Rukhshah bagi orang sakit (marīd) dalam Ayat 184 memerlukan interpretasi yang hati-hati dalam dunia medis. Tidak semua penyakit membatalkan puasa. Penyakit yang membolehkan berbuka terbagi menjadi dua kategori utama:
Poin pentingnya adalah, dalam Islam, kesehatan fisik adalah bagian dari Maqasid Syariah (tujuan syariat). Mengambil rukhshah saat sakit adalah bentuk ketaatan, bukan kemalasan, sesuai prinsip Yusr (kemudahan) dalam Ayat 185.
Keterkaitan Ramadhan dengan Al-Qur’an (Ayat 185) memunculkan praktik-praktik ibadah lain selain puasa, yaitu Tilawah (membaca), Tadabbur (merenungkan), dan Qiyamul Lail (salat malam). Puasa menciptakan kondisi spiritual yang optimal (hati yang jernih karena lapar) untuk menerima cahaya petunjuk (Hudā). Al-Qur’an adalah al-Furqān, pembeda antara yang hak dan batil. Puasa melatih daya pembeda ini dalam diri Mukmin, sehingga ia mampu melihat realitas dengan pandangan yang lebih jernih, menjauhkan diri dari syahwat, ghadab (amarah), dan kerancuan berpikir. Ini adalah manifestasi takwa yang utuh.
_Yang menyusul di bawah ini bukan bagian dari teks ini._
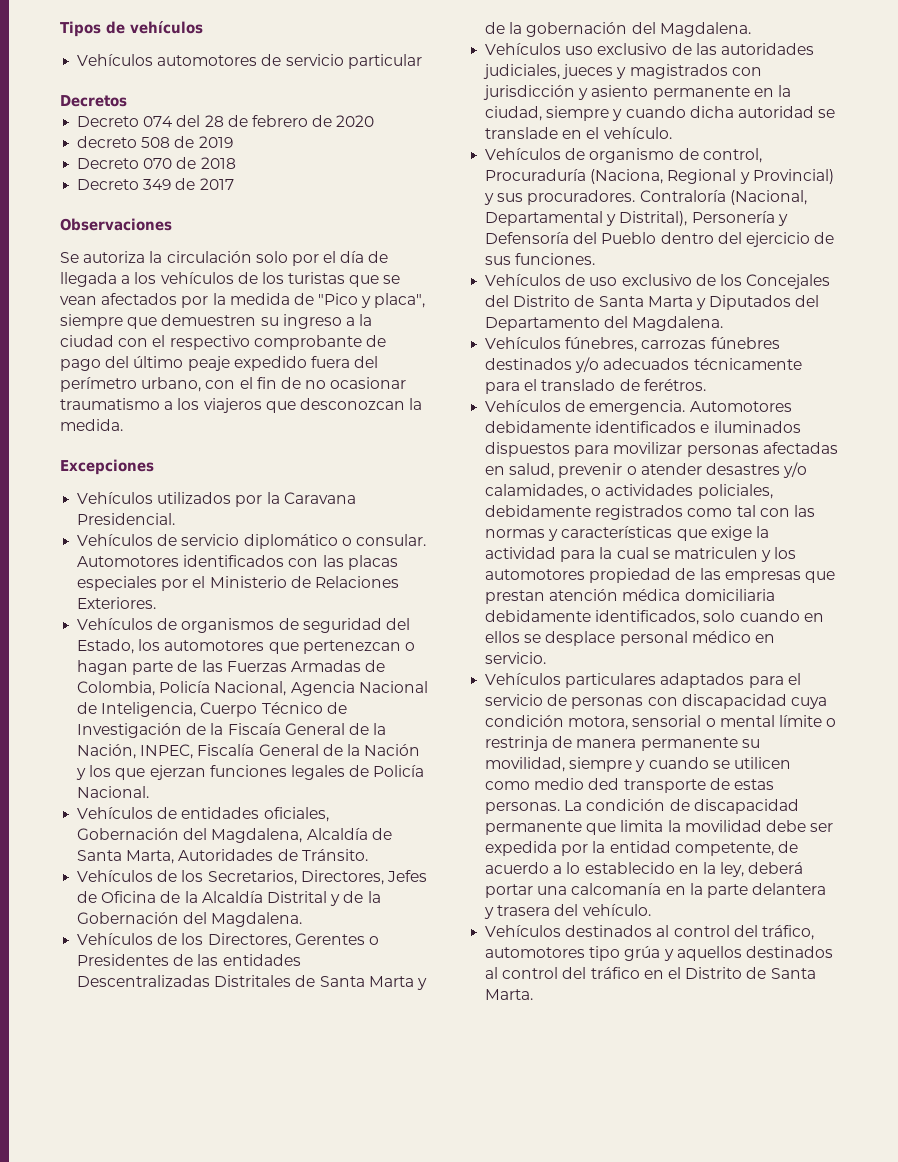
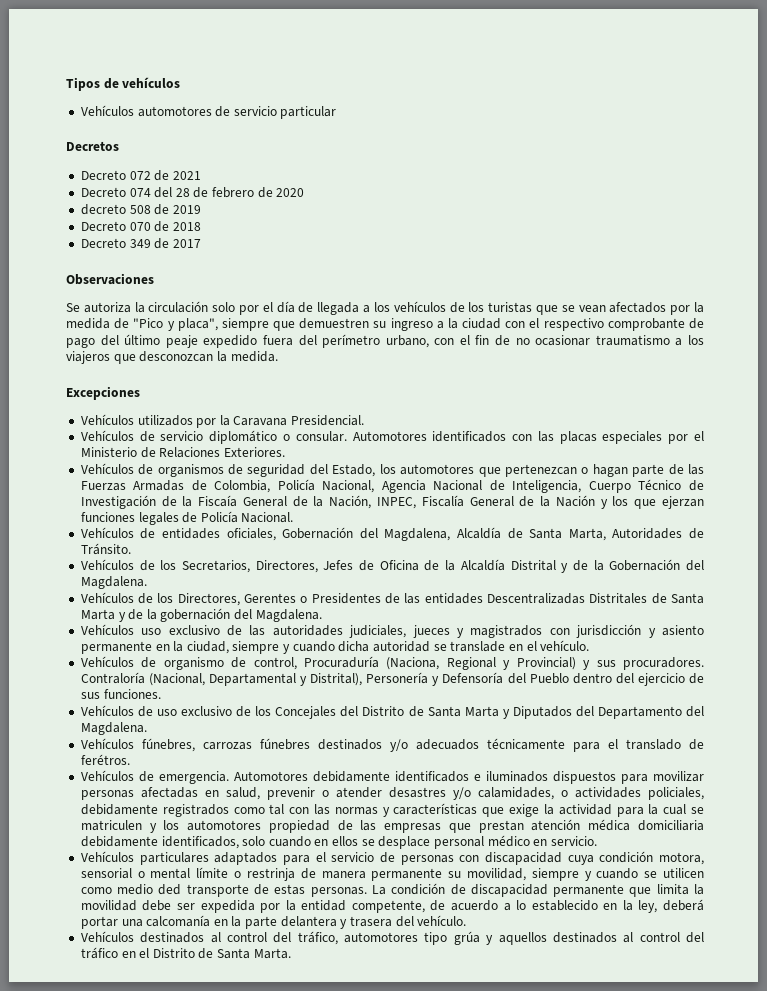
(127, 101) none -> [80,170,201,181] // Decreto 072 de 2021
Seluruh rangkaian ayat 183 hingga 185 ini berdiri sebagai pilar utama syariat puasa, menyeimbangkan kewajiban yang tegas, keringanan yang manusiawi, dan tujuan spiritual yang mulia, semuanya terangkum dalam bingkai waktu suci: Bulan Ramadhan.
Semoga Allah menjadikan kita termasuk hamba-Nya yang mampu menyempurnakan bilangan puasa dan meraih derajat takwa, serta senantiasa bersyukur atas petunjuk-Nya yang agung.